++++ DATA TO USE

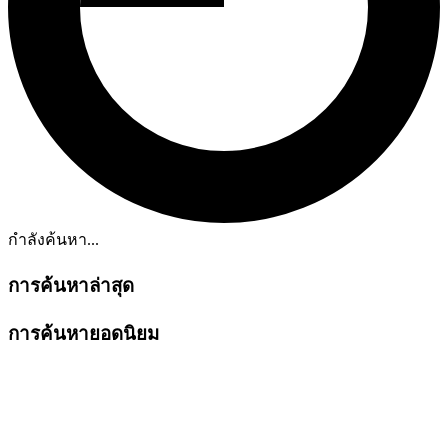
กำลังค้นหา...
การค้นหาล่าสุด
การค้นหายอดนิยม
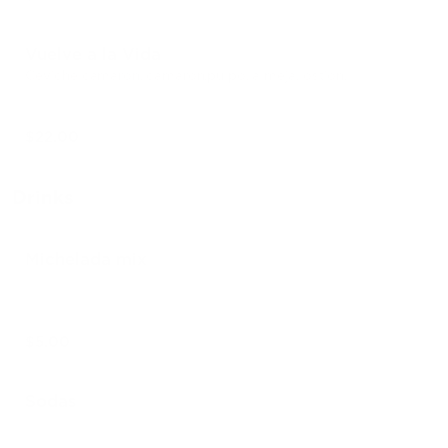
Vuelve a la Vida
Ceviche camaron, camaron,pulpo, almeja, ostion.
$22.00
Drinks
Michelada mix
$5.00
Sodas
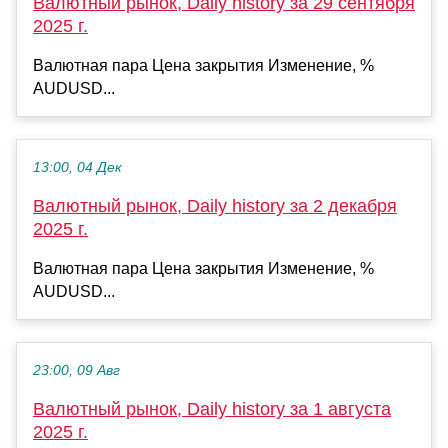
Валютный рынок, Daily history за 29 сентября
2025 г.
Валютная пара Цена закрытия Изменение, %
AUDUSD...
13:00, 04 Дек
Валютный рынок, Daily history за 2 декабря
2025 г.
Валютная пара Цена закрытия Изменение, %
AUDUSD...
23:00, 09 Авг
Валютный рынок, Daily history за 1 августа
2025 г.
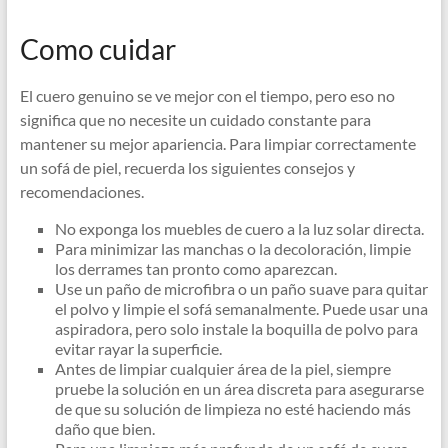
Como cuidar
El cuero genuino se ve mejor con el tiempo, pero eso no
significa que no necesite un cuidado constante para
mantener su mejor apariencia. Para limpiar correctamente
un sofá de piel, recuerda los siguientes consejos y
recomendaciones.
No exponga los muebles de cuero a la luz solar directa.
Para minimizar las manchas o la decoloración, limpie
los derrames tan pronto como aparezcan.
Use un paño de microfibra o un paño suave para quitar
el polvo y limpie el sofá semanalmente. Puede usar una
aspiradora, pero solo instale la boquilla de polvo para
evitar rayar la superficie.
Antes de limpiar cualquier área de la piel, siempre
pruebe la solución en un área discreta para asegurarse
de que su solución de limpieza no esté haciendo más
daño que bien.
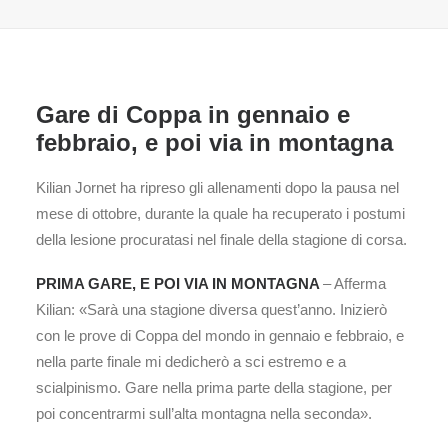
Gare di Coppa in gennaio e
febbraio, e poi via in montagna
Kilian Jornet ha ripreso gli allenamenti dopo la pausa nel
mese di ottobre, durante la quale ha recuperato i postumi
della lesione procuratasi nel finale della stagione di corsa.
PRIMA GARE, E POI VIA IN MONTAGNA
– Afferma
Kilian: «Sarà una stagione diversa quest’anno. Inizierò
con le prove di Coppa del mondo in gennaio e febbraio, e
nella parte finale mi dedicherò a sci estremo e a
scialpinismo. Gare nella prima parte della stagione, per
poi concentrarmi sull’alta montagna nella seconda».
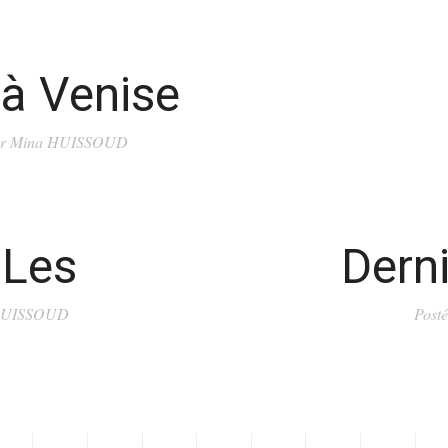
à Venise
r
Mina HUISSOUD
 Les
Dern
HUISSOUD
Post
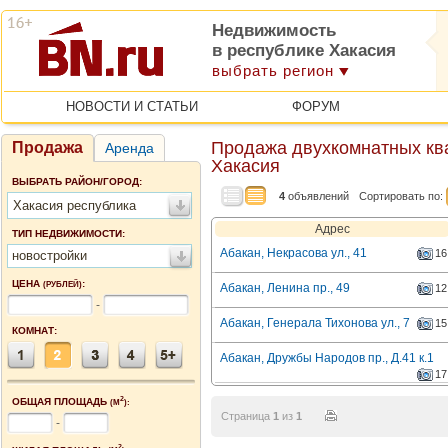
Недвижимость
в республике Хакасия
выбрать регион
НОВОСТИ И СТАТЬИ
ФОРУМ
Продажа двухкомнатных ква
Продажа
Аренда
Хакасия
ВЫБРАТЬ РАЙОН/ГОРОД:
4
объявлений
Сортировать по:
Хакасия республика
Адрес
ТИП НЕДВИЖИМОСТИ:
Абакан, Некрасова ул., 41
16
новостройки
ЦЕНА
:
(РУБЛЕЙ)
Абакан, Ленина пр., 49
12
-
Абакан, Генерала Тихонова ул., 7
15
КОМНАТ:
Абакан, Дружбы Народов пр., Д.41 к.1
17
2
ОБЩАЯ ПЛОЩАДЬ
(М
):
Страница
1
из
1
-
2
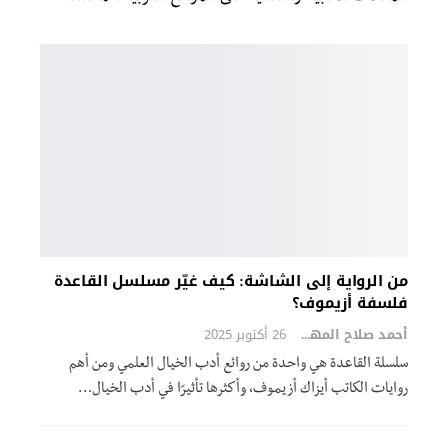
من الرواية إلى الشاشة: كيف غيّر مسلسل القاعدة
فلسفة أزيموف؟
أحمد صلاح المهدي
26 أكتوبر 2025
سلسلة القاعدة هي واحدة من روائع أدب الخيال العلمي ومن أهم
روايات الكاتب أيزاك أزيموف، وأكثرها تأثيرًا في أدب الخيال…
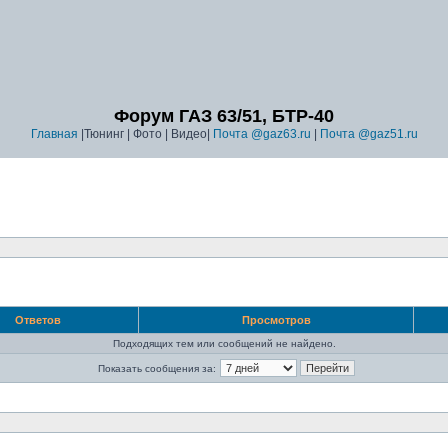
Форум ГАЗ 63/51, БТР-40
Главная
|Тюнинг | Фото | Видео|
Почта @gaz63.ru
|
Почта @gaz51.ru
Ответов
Просмотров
Подходящих тем или сообщений не найдено.
Показать сообщения за:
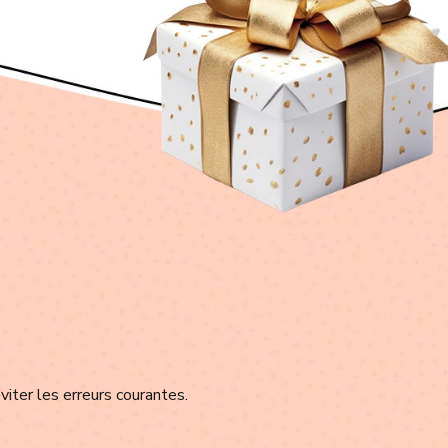
viter les erreurs courantes.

++++++++

**TASK PROMPT:** Copy every line above that contains the word "Kilian". Case matters.

**TASK OUTPUT:**
Kilian Jornet ha ripreso gli allenamenti dopo la pausa nel
Kilian: «Sarà una stagione diversa quest’anno. Inizierò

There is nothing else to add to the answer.